General information
Offer title : Post-Doc (ou Ingénieur) Machine Learning et bases de données M/F (H/F)
Reference : UAR3565-FATIDM-006
Number of position : 1
Workplace : POITIERS
Date of publication : 16 November 2024
Type of Contract : Researcher in FTC
Contract Period : 10 months
Expected date of employment : 3 February 2025
Proportion of work : Full Time
Remuneration : 2991,58 euros bruts
Desired level of education : Doctorate
Experience required : 1 to 4 years
Section(s) CN : 1 - Interactions, particles, nuclei, from laboratory to cosmos
Missions
As part of the OSCARS project "AMIS" (Advanced Metadata Intelligent System), the Consortium-HN ARIANE is recruiting a Postdoctoral Researcher or Engineer specializing in Data Science, Machine Learning, and Databases. The Consortium-HN ARIANE (Analysis, Research, Artificial Intelligence, and New Digital Editions) is an interdisciplinary scientific network within the Huma-Num infrastructure. It brings together experts in the humanities (literature, linguistics, history, etc.) and computer science to create a collaborative space between these fields, advancing methodological and epistemological approaches to the analysis of text-based scholarly materials.
ARIANE aims to contribute to the design, adaptation, and refinement of digital tools currently used for analyzing textual data in the humanities. The consortium's mission is to foster an interdisciplinary approach that bridges digital humanities methodologies with advanced natural language processing technologies. It seeks to enhance text analysis processes through (semi-)automated tools while also providing a critical space for discussing the interpretation of results generated by these methods.
The recruited researcher will join the team responsible for developing the innovative web application "AMIS," designed to enhance metadata for humanities researchers. This individual will develop the "Robot AMIS" module, which leverages artificial intelligence and machine learning techniques to provide metadata recommendations based on text data analysis. They will play a key role in managing and analyzing large databases and in training Large Language Models (LLMs).
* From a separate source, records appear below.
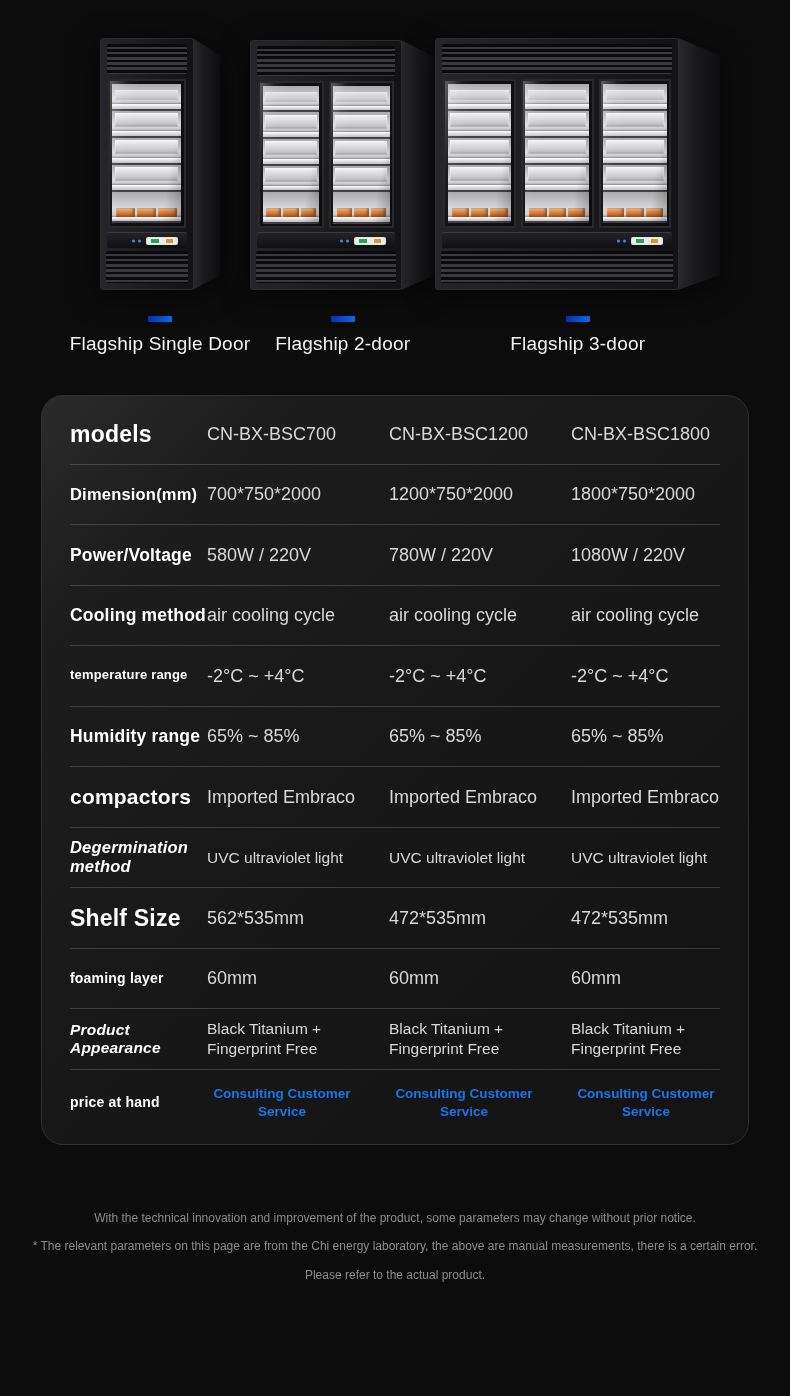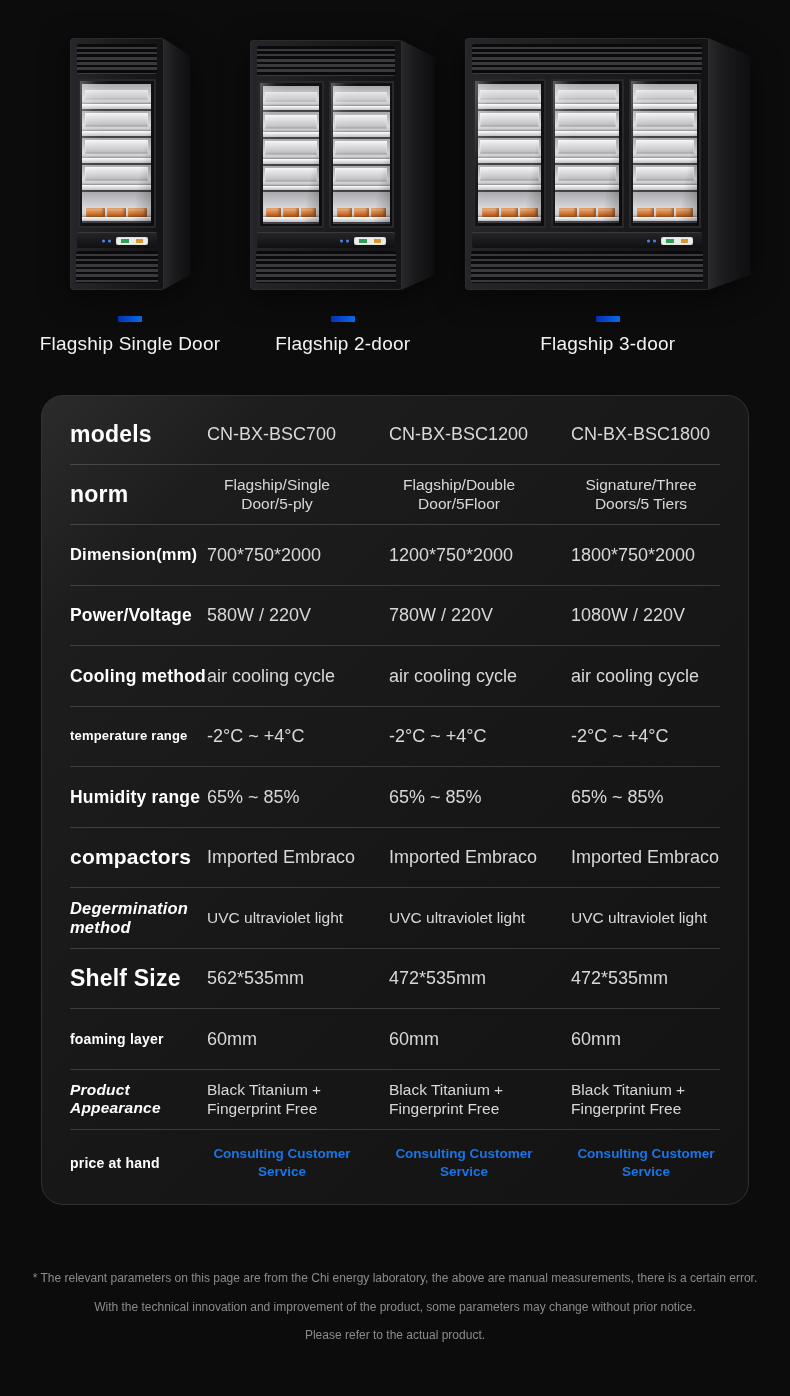--- a/index.html
+++ b/index.html
@@ -6,21 +6,21 @@
     --blue1:#0532b8; --blue2:#0a6ef0; --link:#1875e8;
   }
   *{box-sizing:border-box;}
   html,body{margin:0;padding:0;}
   body{
     width:790px;height:1396px;background:#0c0c0c;overflow:hidden;
     font-family:"Liberation Sans",sans-serif;color:#fff;
   }
 
   
-  .showcase{display:flex;justify-content:center;align-items:flex-start;gap:30px;padding-top:34px;}
+  .showcase{display:flex;justify-content:center;align-items:flex-start;padding-top:34px;}
   .product{display:flex;flex-direction:column;align-items:center;}
   .stage{height:256px;display:flex;align-items:flex-end;}
   .fridge{position:relative;display:flex;align-items:stretch;filter:drop-shadow(0 6px 14px rgba(0,0,0,.55));}
   .front{
     position:relative;z-index:2;display:flex;flex-direction:column;
     background:linear-gradient(90deg,#26262a 0%,#1b1b1e 55%,#131315 100%);
     border-radius:3px;border:1px solid #2c2c2f;
   }
   .f1 .front{width:94px;height:252px;}
   .f2 .front{width:152px;height:250px;}
@@ -270,26 +270,20 @@
 
 <div class="spec">
 
   <div class="row">
     <div class="lab fz23">models</div>
     <div class="val">CN-BX-BSC700</div>
     <div class="val">CN-BX-BSC1200</div>
     <div class="val">CN-BX-BSC1800</div>
   </div>
 
-  <div class="row">
-    <div class="lab fz23">norm</div>
-    <div class="val sm"><span class="c-block">Flagship/Single Door/5-ply</span></div>
-    <div class="val sm"><span class="c-block">Flagship/Double Door/5Floor</span></div>
-    <div class="val sm"><span class="c-block">Signature/Three Doors/5 Tiers</span></div>
-  </div>
 
   <div class="row">
     <div class="lab fz16">Dimension(mm)</div>
     <div class="val">700*750*2000</div>
     <div class="val">1200*750*2000</div>
     <div class="val">1800*750*2000</div>
   </div>
 
   <div class="row">
     <div class="lab fz17">Power/Voltage</div>
@@ -357,16 +351,16 @@
   <div class="row">
     <div class="lab fz18">price at hand</div>
     <div class="val consult"><span class="c-block">Consulting Customer Service</span></div>
     <div class="val consult"><span class="c-block">Consulting Customer Service</span></div>
     <div class="val consult"><span class="c-block">Consulting Customer Service</span></div>
   </div>
 
 </div>
 
 <div class="footer">
+  <p>With the technical innovation and improvement of the product, some parameters may change without prior notice.</p>
   <p>* The relevant parameters on this page are from the Chi energy laboratory, the above are manual measurements, there is a certain error.</p>
-  <p>With the technical innovation and improvement of the product, some parameters may change without prior notice.</p>
   <p>Please refer to the actual product.</p>
 </div>
 
 </body></html>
Additionally, the researcher may be expected to supervise interns recruited by the consortium to help achieve the project's objectives.
Activities
More specifically, the duties and responsibilities of the recruited engineer will include:
Designing and implementing the "Robot AMIS" (Module 2) to query external databases via APIs and process the results to provide metadata recommendations.
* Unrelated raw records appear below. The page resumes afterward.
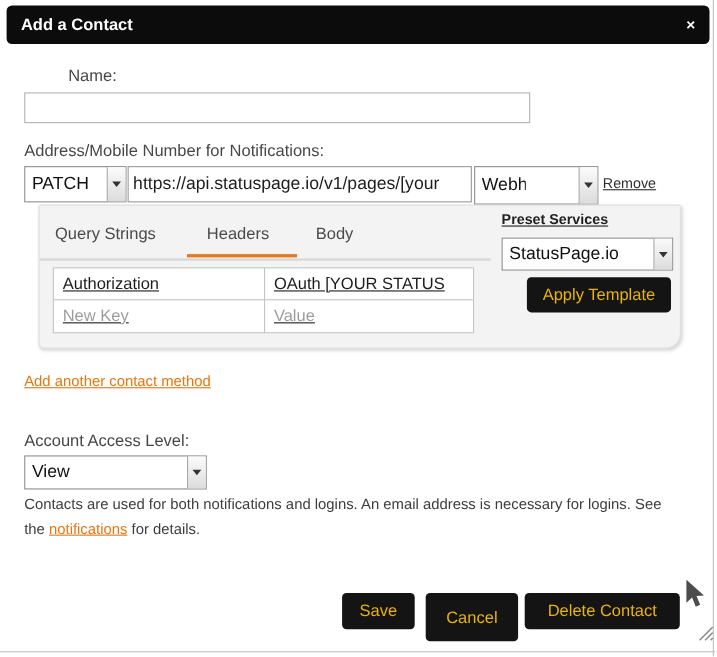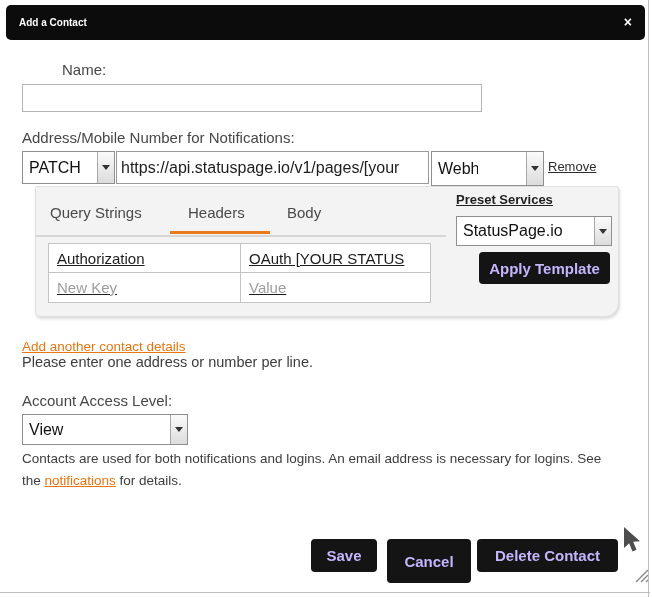--- a/index.html
+++ b/index.html
@@ -1,20 +1,20 @@
 <!DOCTYPE html>
 <html><head>
 <meta charset="utf-8">
 <style>
   html,body{margin:0;padding:0;background:#fff;}
   body{font-family:"Liberation Sans","DejaVu Sans",sans-serif;}
   #dialog{position:relative;width:652px;height:597px;background:#fff;overflow:hidden;}
 
   .titlebar{position:absolute;left:6px;top:5px;width:639px;height:35px;background:#0c0c0c;border-radius:5px;}
-  .titlebar .title{position:absolute;left:13px;top:0;line-height:35px;color:#fff;font-size:10px;font-weight:700;}
+  .titlebar .title{position:absolute;left:13px;top:0;line-height:35px;color:#fff;font-size:15px;font-weight:700;}
   .titlebar .close{position:absolute;right:13px;top:0;line-height:35px;color:#fff;font-size:14px;font-weight:700;cursor:pointer;}
 
   .lbl{position:absolute;font-size:15px;color:#474747;}
 
   .inp{position:absolute;border:1px solid #b3b3b3;background:#fff;font-family:"Liberation Sans",sans-serif;
        font-size:15px;color:#1d1d1d;padding:0 6px;box-sizing:border-box;outline:none;}
   .inp::placeholder{color:#9d9d9d;opacity:1;}
 
   .sel{position:absolute;border:1px solid #8f8f8f;background:#fff;box-sizing:border-box;display:flex;align-items:stretch;cursor:default;}
   .sel .sel-text{flex:1;font-size:16px;color:#111;padding:0 6px;display:flex;align-items:center;white-space:nowrap;overflow:hidden;}
@@ -28,22 +28,22 @@
          border:1px solid #e0e0e0;border-radius:2px 2px 14px 5px;box-shadow:1px 2px 3px rgba(0,0,0,.15);box-sizing:border-box;}
 
   .tab{position:absolute;font-size:15px;color:#4a4a4a;cursor:pointer;}
   .tab-underline{position:absolute;left:170px;top:231px;width:100px;height:3px;background:#e8791c;}
   .tab-divider{position:absolute;left:36px;top:235px;width:410px;height:2px;background:#d6d6d6;}
 
   .cell{border:1px solid #c4c4c4;text-decoration:underline;}
 
   .preset-lbl{position:absolute;left:456px;top:192px;font-size:13px;font-weight:700;text-decoration:underline;color:#1f1f1f;}
 
-  .btn-dark{position:absolute;background:#141414;border:none;border-radius:4px;color:#c4b5fd;
-            font-family:"Liberation Sans",sans-serif;font-size:15px;font-weight:700;cursor:pointer;
+  .btn-dark{position:absolute;background:#141414;border:none;border-radius:4px;color:#eab308;
+            font-family:"Liberation Sans",sans-serif;font-size:15px;font-weight:400;cursor:pointer;
             display:flex;align-items:center;justify-content:center;box-sizing:border-box;}
 
   .note{position:absolute;left:22px;top:448px;width:592px;font-size:13.5px;line-height:21.5px;color:#3d3d3d;}
 
   .edge-right{position:absolute;left:648px;top:0;width:1px;height:597px;background:#bfbfbf;}
   .edge-bottom{position:absolute;left:0;top:592px;width:650px;height:1px;background:#bfbfbf;}
 
   .hint{position:absolute;left:22px;top:354px;font-size:14.5px;color:#3d3d3d;}
   .add-link{position:absolute;left:22px;top:339px;font-size:13.5px;}
 </style>
@@ -95,22 +95,21 @@
 
   <span class="preset-lbl">Preset Services</span>
   <div class="sel" style="left:456px;top:216px;width:156px;height:30px;">
     <span class="sel-text">StatusPage.io</span>
     <span class="sel-btn">
         <i class="tri"></i>
       </span>
   </div>
   <button class="btn-dark" style="left:479px;top:252px;width:131px;height:32px;">Apply Template</button>
 
-  <span class="add-link link-orange">Add another contact details</span>
-  <span class="hint">Please enter one address or number per line.</span>
+  <span class="add-link link-orange">Add another contact method</span>
 
   <span class="lbl" style="left:22px;top:392px;">Account Access Level:</span>
   <div class="sel" style="left:22px;top:414px;width:166px;height:31px;">
     <span class="sel-text">View</span>
     <span class="sel-btn">
         <i class="tri"></i>
       </span>
   </div>
 
   <div class="note"><span>Contacts are used for both notifications and logins. An email address is necessary for logins. See the </span><span class="link-orange">notifications</span><span> for details.</span></div>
Training and fine-tuning Large Language Models (LLMs) for text analysis and extraction of relevant metadata.
Analyzing results from databases and proposing enriched metadata based on criteria such as content, genre, themes, sentiment, thesauri, ontologies, etc.
Integrating explainability features (X-AI) to trace the steps and provide justifications for the recommendations made by the model.
Managing databases and cloud infrastructures required to perform large-scale machine learning tasks.
Optimizing models and data processing workflows to improve performance and accuracy of results.
Skills
Technical Skills
AI/ML Technologies (e.g., Python, TensorFlow, PyTorch, scikit-learn, etc.)
Natural Language Processing (NLP) Models: Fine-tuning LLMs, semantic analysis, text mining
Databases: Management of relational (SQL) and non-relational (NoSQL) databases
APIs and REST services: Development and integration of APIs to query external databases
Knowledge of ontologies and controlled vocabularies used in text sciences (XML-TEI, RDF)
Experience with cloud infrastructure (Google Colab, AWS, or equivalent platforms) for projects requiring high computational power.
Soft Skills
Interest in the humanities
Innovation, intellectual curiosity, communication skills, and technical support abilities
Strong interpersonal skills, attention to detail, and reliability
Ability to work in a team and collaborate with multidisciplinary teams
Interest in open-source projects
Desired Profile
Degree: Ideally, a Ph.D. (Post-Doc) in Computer Science (Data Science, AI)
Experience: Ideally, at least 2 years of experience in machine learning and text data processing projects
Ability to work with complex models and explain their results clearly.
Work Context
The recruited candidate will work for the Consortium-HN ARIANE at the MSHS in Poitiers (https://mshs.univ-poitiers.fr/)
Remote work may be possible, depending on the conditions set by the Consortium-HN ARIANE
Frequent travel within France and potentially abroad is expected
In Poitiers, the candidate will report to Fatiha IDMHAND (Professor, University of Poitiers), coordinator of the ARIANE Consortium.
Additional Information
European project "AMIS" funded by OSCARS.